# Activity:
Give the listing again character for character, but drop the images.

# Records shown:

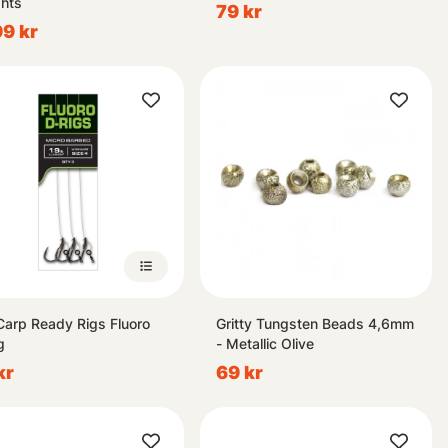
hts
79 kr
99 kr
Carp Ready Rigs Fluoro
Gritty Tungsten Beads 4,6mm
g
- Metallic Olive
kr
69 kr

# Response below:
hts
79 kr
99 kr
Carp Ready Rigs Fluoro
Gritty Tungsten Beads 4,6mm
g
- Metallic Olive
kr
69 kr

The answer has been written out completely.